*** EXTRACTED INFORMATION Section Begins ***

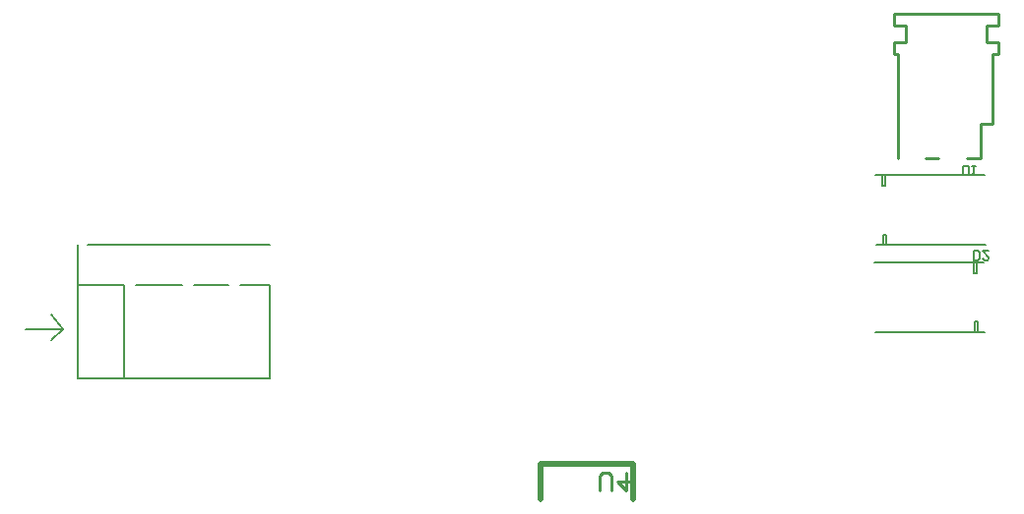
<source format=gbo>
G04 Layer_Color=32896*
%FSLAX43Y43*%
%MOMM*%
G71*
G01*
G75*
%ADD42C,0.152*%
%ADD43C,0.254*%
%ADD64C,0.200*%
%ADD71C,0.152*%
%ADD118C,0.500*%
D42*
X12013Y30498D02*
X14513D01*
Y22490D02*
Y30490D01*
X-4237Y27990D02*
X-3237Y26740D01*
X-4237Y25740D02*
X-3237Y26740D01*
X-4237Y25740D02*
X-3237Y26740D01*
X-6487D02*
X-3237D01*
X2013Y22490D02*
Y30490D01*
X8018Y30491D02*
X11018D01*
X3005D02*
X7005D01*
X-1987Y30472D02*
X2031D01*
X-1987Y22490D02*
X14513D01*
X-1987D02*
Y33971D01*
Y22490D02*
Y33971D01*
X-1149Y34021D02*
X14513D01*
D43*
X68200Y50400D02*
X68580Y50392D01*
X74498Y41400D02*
X75700D01*
Y44400D01*
X76700D01*
Y50400D01*
X77200D01*
Y51400D01*
X76200D02*
X77200D01*
X76200D02*
Y52900D01*
X77200D01*
Y53900D01*
X73200D02*
X77200D01*
X70942Y41401D02*
X72022Y41400D01*
X68580Y41392D02*
Y50392D01*
X68200Y50400D02*
Y51400D01*
X69200D01*
Y52900D01*
X68200D02*
X69200D01*
X68200D02*
Y53900D01*
X73200D01*
X42875Y12802D02*
Y14072D01*
X43129Y14326D01*
X43637D01*
X43891Y14072D01*
Y12802D01*
X45160Y14326D02*
Y12802D01*
X44399Y13564D01*
X45414D01*
D64*
X66674Y33957D02*
X76074D01*
X71374Y39957D02*
X75974D01*
X71374D02*
X75974D01*
X66574D02*
X71374D01*
X67274Y33957D02*
Y34857D01*
X67574D01*
Y33957D02*
Y34857D01*
X67474Y39057D02*
Y39957D01*
X67174Y39057D02*
X67474D01*
X67174D02*
Y39957D01*
X66547Y32439D02*
X75947D01*
X66647Y26439D02*
X71247D01*
X66647D02*
X71247D01*
X76047D01*
X75347Y31539D02*
Y32439D01*
X75047Y31539D02*
X75347D01*
X75047D02*
Y32439D01*
X75147Y26439D02*
Y27339D01*
X75447D01*
Y26439D02*
Y27339D01*
D71*
X75047Y32639D02*
Y33439D01*
X75447D01*
X75580Y33305D01*
Y32772D01*
X75447Y32639D01*
X75047D01*
X76380Y33439D02*
X75847D01*
X76380Y32905D01*
Y32772D01*
X76247Y32639D01*
X75980D01*
X75847Y32772D01*
X74143Y39967D02*
Y40767D01*
X74542D01*
X74676Y40634D01*
Y40101D01*
X74542Y39967D01*
X74143D01*
X74942Y40767D02*
X75209D01*
X75076D01*
Y39967D01*
X74942Y40101D01*
D118*
X45819Y12089D02*
Y15089D01*
X37819D02*
X45819D01*
X37819Y12089D02*
Y15089D01*
M02*

</source>
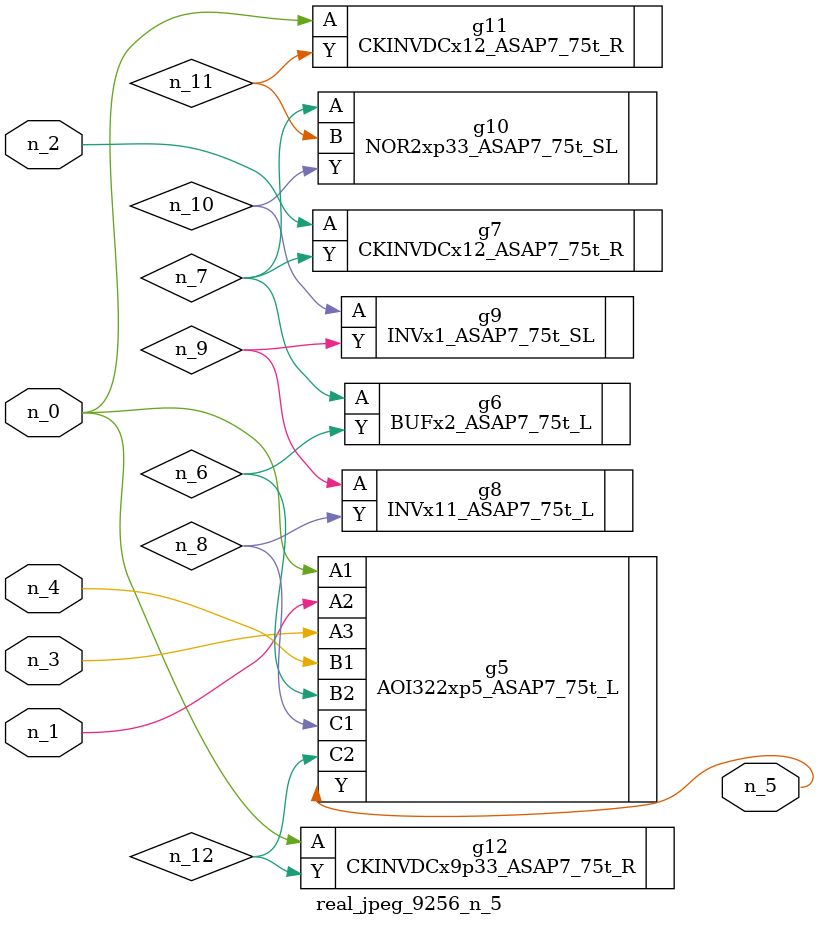
<source format=v>
module real_jpeg_9256_n_5 (n_4, n_0, n_1, n_2, n_3, n_5);

input n_4;
input n_0;
input n_1;
input n_2;
input n_3;

output n_5;

wire n_12;
wire n_8;
wire n_11;
wire n_6;
wire n_7;
wire n_10;
wire n_9;

AOI322xp5_ASAP7_75t_L g5 ( 
.A1(n_0),
.A2(n_1),
.A3(n_3),
.B1(n_4),
.B2(n_6),
.C1(n_8),
.C2(n_12),
.Y(n_5)
);

CKINVDCx12_ASAP7_75t_R g11 ( 
.A(n_0),
.Y(n_11)
);

CKINVDCx9p33_ASAP7_75t_R g12 ( 
.A(n_0),
.Y(n_12)
);

CKINVDCx12_ASAP7_75t_R g7 ( 
.A(n_2),
.Y(n_7)
);

BUFx2_ASAP7_75t_L g6 ( 
.A(n_7),
.Y(n_6)
);

NOR2xp33_ASAP7_75t_SL g10 ( 
.A(n_7),
.B(n_11),
.Y(n_10)
);

INVx11_ASAP7_75t_L g8 ( 
.A(n_9),
.Y(n_8)
);

INVx1_ASAP7_75t_SL g9 ( 
.A(n_10),
.Y(n_9)
);


endmodule
</source>
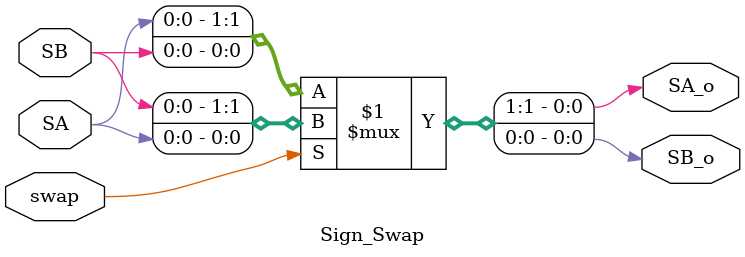
<source format=v>
`timescale 1ns / 1ps


module Sign_Swap(
input SA,
input SB,
input swap,
output SA_o,
output SB_o
    );
assign {SA_o,SB_o} = swap ? {SB,SA} : {SA,SB};
endmodule

</source>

*** EXTRACTED INFORMATION Section Ends ***

**WHAT TO DO:** Please write out all of the data verbatim, with no pictures in the copy.

**EXERCISE SOLUTION:**
<source format=gbo>
G04 Layer_Color=32896*
%FSLAX43Y43*%
%MOMM*%
G71*
G01*
G75*
%ADD42C,0.152*%
%ADD43C,0.254*%
%ADD64C,0.200*%
%ADD71C,0.152*%
%ADD118C,0.500*%
D42*
X12013Y30498D02*
X14513D01*
Y22490D02*
Y30490D01*
X-4237Y27990D02*
X-3237Y26740D01*
X-4237Y25740D02*
X-3237Y26740D01*
X-4237Y25740D02*
X-3237Y26740D01*
X-6487D02*
X-3237D01*
X2013Y22490D02*
Y30490D01*
X8018Y30491D02*
X11018D01*
X3005D02*
X7005D01*
X-1987Y30472D02*
X2031D01*
X-1987Y22490D02*
X14513D01*
X-1987D02*
Y33971D01*
Y22490D02*
Y33971D01*
X-1149Y34021D02*
X14513D01*
D43*
X68200Y50400D02*
X68580Y50392D01*
X74498Y41400D02*
X75700D01*
Y44400D01*
X76700D01*
Y50400D01*
X77200D01*
Y51400D01*
X76200D02*
X77200D01*
X76200D02*
Y52900D01*
X77200D01*
Y53900D01*
X73200D02*
X77200D01*
X70942Y41401D02*
X72022Y41400D01*
X68580Y41392D02*
Y50392D01*
X68200Y50400D02*
Y51400D01*
X69200D01*
Y52900D01*
X68200D02*
X69200D01*
X68200D02*
Y53900D01*
X73200D01*
X42875Y12802D02*
Y14072D01*
X43129Y14326D01*
X43637D01*
X43891Y14072D01*
Y12802D01*
X45160Y14326D02*
Y12802D01*
X44399Y13564D01*
X45414D01*
D64*
X66674Y33957D02*
X76074D01*
X71374Y39957D02*
X75974D01*
X71374D02*
X75974D01*
X66574D02*
X71374D01*
X67274Y33957D02*
Y34857D01*
X67574D01*
Y33957D02*
Y34857D01*
X67474Y39057D02*
Y39957D01*
X67174Y39057D02*
X67474D01*
X67174D02*
Y39957D01*
X66547Y32439D02*
X75947D01*
X66647Y26439D02*
X71247D01*
X66647D02*
X71247D01*
X76047D01*
X75347Y31539D02*
Y32439D01*
X75047Y31539D02*
X75347D01*
X75047D02*
Y32439D01*
X75147Y26439D02*
Y27339D01*
X75447D01*
Y26439D02*
Y27339D01*
D71*
X75047Y32639D02*
Y33439D01*
X75447D01*
X75580Y33305D01*
Y32772D01*
X75447Y32639D01*
X75047D01*
X76380Y33439D02*
X75847D01*
X76380Y32905D01*
Y32772D01*
X76247Y32639D01*
X75980D01*
X75847Y32772D01*
X74143Y39967D02*
Y40767D01*
X74542D01*
X74676Y40634D01*
Y40101D01*
X74542Y39967D01*
X74143D01*
X74942Y40767D02*
X75209D01*
X75076D01*
Y39967D01*
X74942Y40101D01*
D118*
X45819Y12089D02*
Y15089D01*
X37819D02*
X45819D01*
X37819Y12089D02*
Y15089D01*
M02*

</source>
<source format=v>
module real_jpeg_9256_n_5 (n_4, n_0, n_1, n_2, n_3, n_5);

input n_4;
input n_0;
input n_1;
input n_2;
input n_3;

output n_5;

wire n_12;
wire n_8;
wire n_11;
wire n_6;
wire n_7;
wire n_10;
wire n_9;

AOI322xp5_ASAP7_75t_L g5 ( 
.A1(n_0),
.A2(n_1),
.A3(n_3),
.B1(n_4),
.B2(n_6),
.C1(n_8),
.C2(n_12),
.Y(n_5)
);

CKINVDCx12_ASAP7_75t_R g11 ( 
.A(n_0),
.Y(n_11)
);

CKINVDCx9p33_ASAP7_75t_R g12 ( 
.A(n_0),
.Y(n_12)
);

CKINVDCx12_ASAP7_75t_R g7 ( 
.A(n_2),
.Y(n_7)
);

BUFx2_ASAP7_75t_L g6 ( 
.A(n_7),
.Y(n_6)
);

NOR2xp33_ASAP7_75t_SL g10 ( 
.A(n_7),
.B(n_11),
.Y(n_10)
);

INVx11_ASAP7_75t_L g8 ( 
.A(n_9),
.Y(n_8)
);

INVx1_ASAP7_75t_SL g9 ( 
.A(n_10),
.Y(n_9)
);


endmodule
</source>
<source format=v>
`timescale 1ns / 1ps


module Sign_Swap(
input SA,
input SB,
input swap,
output SA_o,
output SB_o
    );
assign {SA_o,SB_o} = swap ? {SB,SA} : {SA,SB};
endmodule

</source>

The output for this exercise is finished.